## serve

In this notebook we serve a version of the trained model using a Spell model server.

Inspecting the [hyperparameter searches results page](https://web.spell.ml/spell-org/hyper-searches/24) and looking at per model metrics for the best models to come out of that search, it looks like the model from [run 952](https://web.spell.ml/spell-org/runs/952) performed best. We'll grab this model and turn it into a server.

In [1]:
!mkdir ../server/

In [1]:
%%writefile ../server/serve.py
import torch
from torch import nn
import torchvision

import numpy as np
import base64
from PIL import Image
import io

from spell.serving import BasePredictor


# Inlining the model definition in the server code for simplicity. In a production setting, we
# recommend creating a model module and importing that instead.
class CIFAR10Model(nn.Module):
    def __init__(
        self,
        conv1_filters=32, conv1_dropout=0.25,
        conv2_filters=64, conv2_dropout=0.25,
        dense_layer=512, dense_dropout=0.5
    ):
        super().__init__()
        self.cnn_block_1 = nn.Sequential(*[
            nn.Conv2d(3, conv1_filters, 3, padding=1),
            nn.ReLU(),
            nn.Conv2d(conv1_filters, conv2_filters, 3, padding=1),
            nn.ReLU(),
            nn.MaxPool2d(kernel_size=2),
            nn.Dropout(conv1_dropout)
        ])
        self.cnn_block_2 = nn.Sequential(*[
            nn.Conv2d(conv2_filters, conv2_filters, 3, padding=1),
            nn.ReLU(),
            nn.Conv2d(conv2_filters, conv2_filters, 3, padding=1),
            nn.ReLU(),
            nn.MaxPool2d(kernel_size=2),
            nn.Dropout(conv2_dropout)
        ])
        self.flatten = lambda inp: torch.flatten(inp, 1)
        self.head = nn.Sequential(*[
            nn.Linear(conv2_filters * 8 * 8, dense_layer),
            nn.ReLU(),
            nn.Dropout(dense_dropout),
            nn.Linear(dense_layer, 10)
        ])

    def forward(self, X):
        X = self.cnn_block_1(X)
        X = self.cnn_block_2(X)
        X = self.flatten(X)
        X = self.head(X)
        return X


class Predictor(BasePredictor):
    def __init__(self):
        self.clf = CIFAR10Model()
        # self.clf.load_state_dict(torch.load("/model/checkpoints/epoch_20.pth"))
        # TODO: use GPU instead of CPU
        self.clf.load_state_dict(torch.load("/model/checkpoints/model_final.pth", map_location="cpu"))
        self.clf.eval()

        self.transform_test = torchvision.transforms.Compose([
            torchvision.transforms.Resize((32, 32)),
            torchvision.transforms.ToTensor(),
            torchvision.transforms.Normalize((0.4914, 0.4822, 0.4465), (0.2023, 0.1994, 0.2010))
        ])

        self.labels = ['Airplane', 'Automobile', 'Bird', 'Cat', 'Deer', 'Dog', 'Frog', 'Horse', 'Ship', 'Truck']

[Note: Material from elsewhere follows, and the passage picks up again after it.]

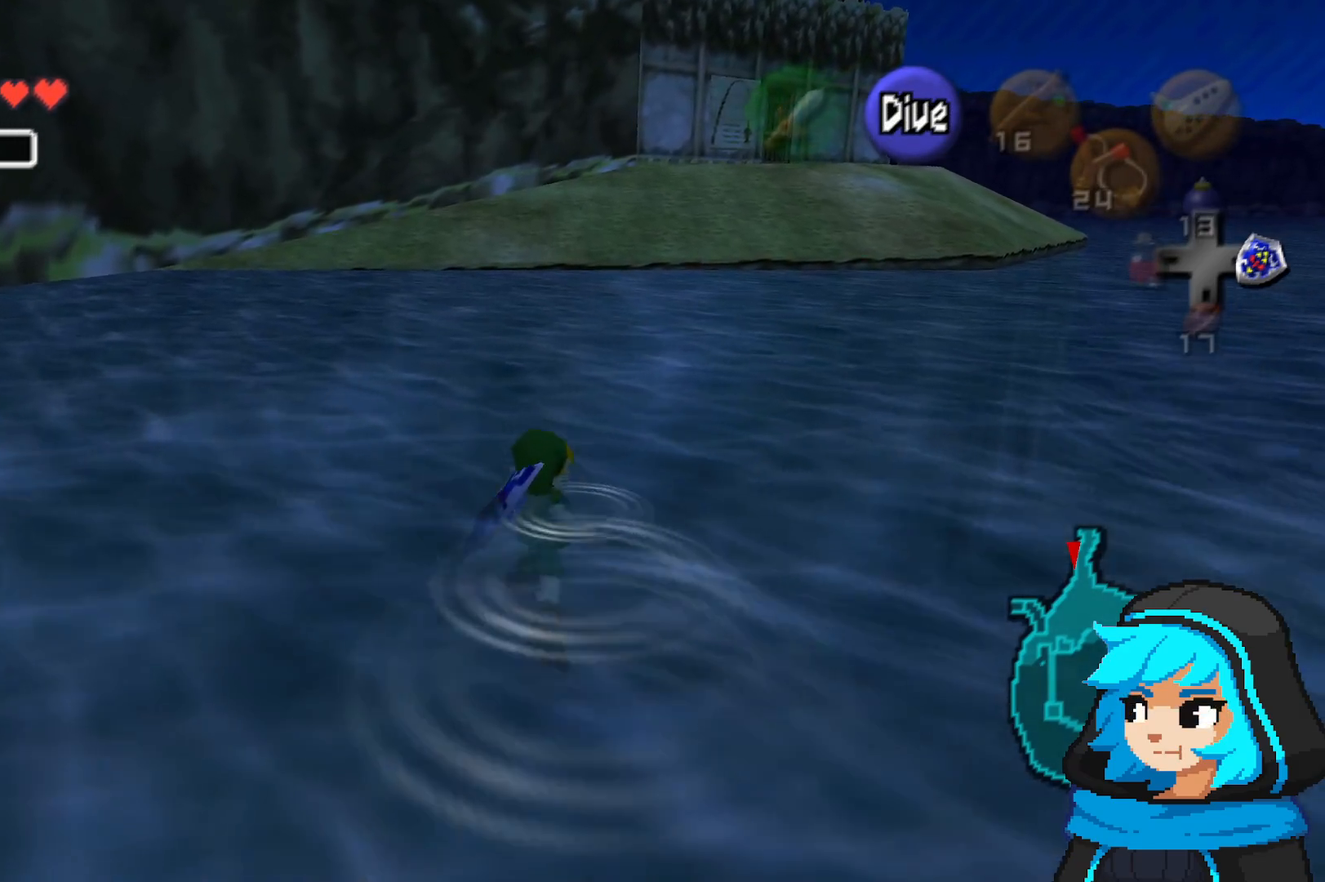
{"dt_ms": 500, "buttons": [], "left_stick": "up", "events": []}
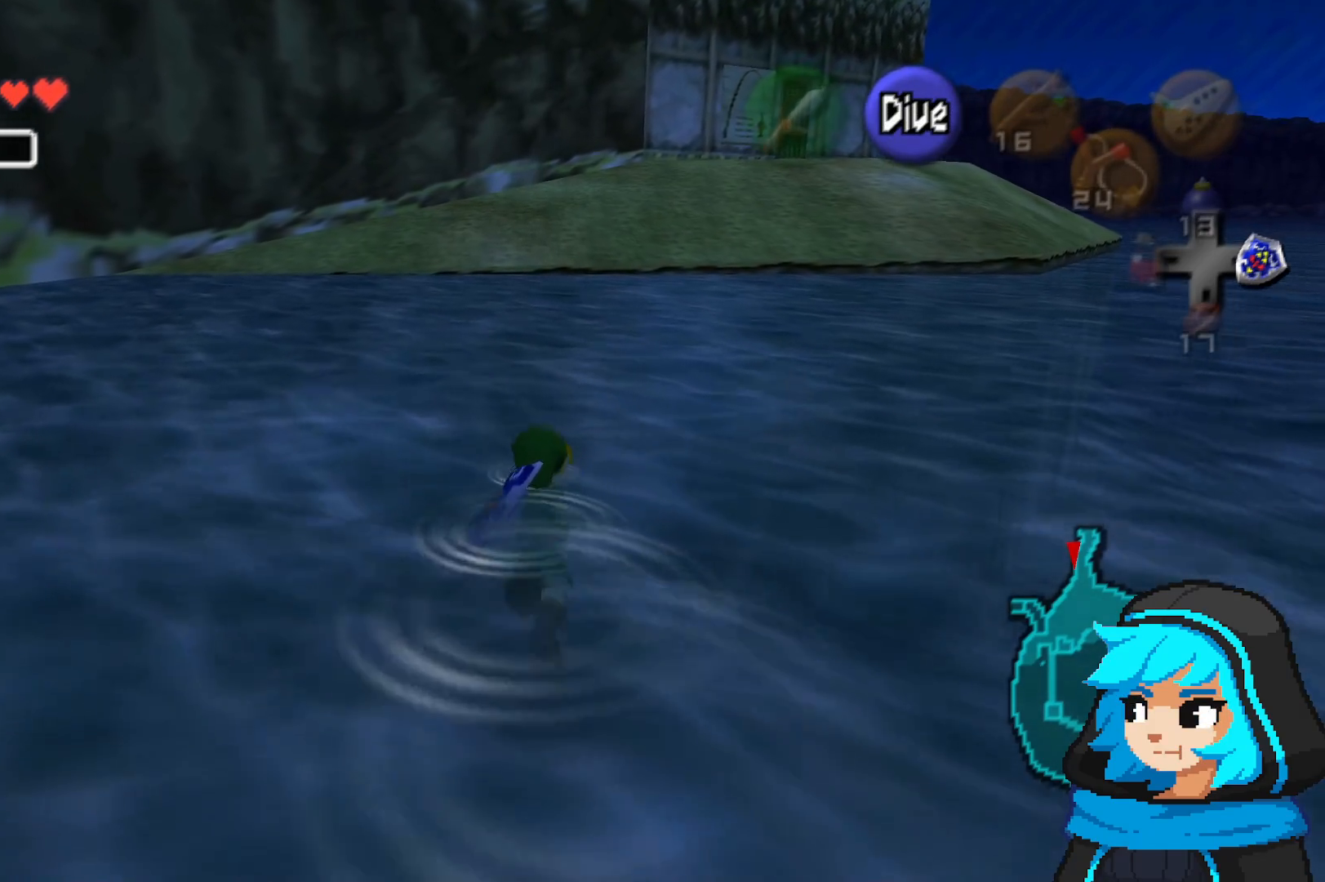
{"dt_ms": 500, "buttons": [], "left_stick": "up", "events": []}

    def predict(self, payload):
        img = base64.b64decode(payload['image'])
        img = Image.open(io.BytesIO(img), formats=[payload['format']])
        img_tensor = self.transform_test(img)
        # batch_size=1
        img_tensor_batch = img_tensor[np.newaxis]

        scores = self.clf(img_tensor_batch)
        class_match_idx = scores.argmax()
        class_match = self.labels[class_match_idx]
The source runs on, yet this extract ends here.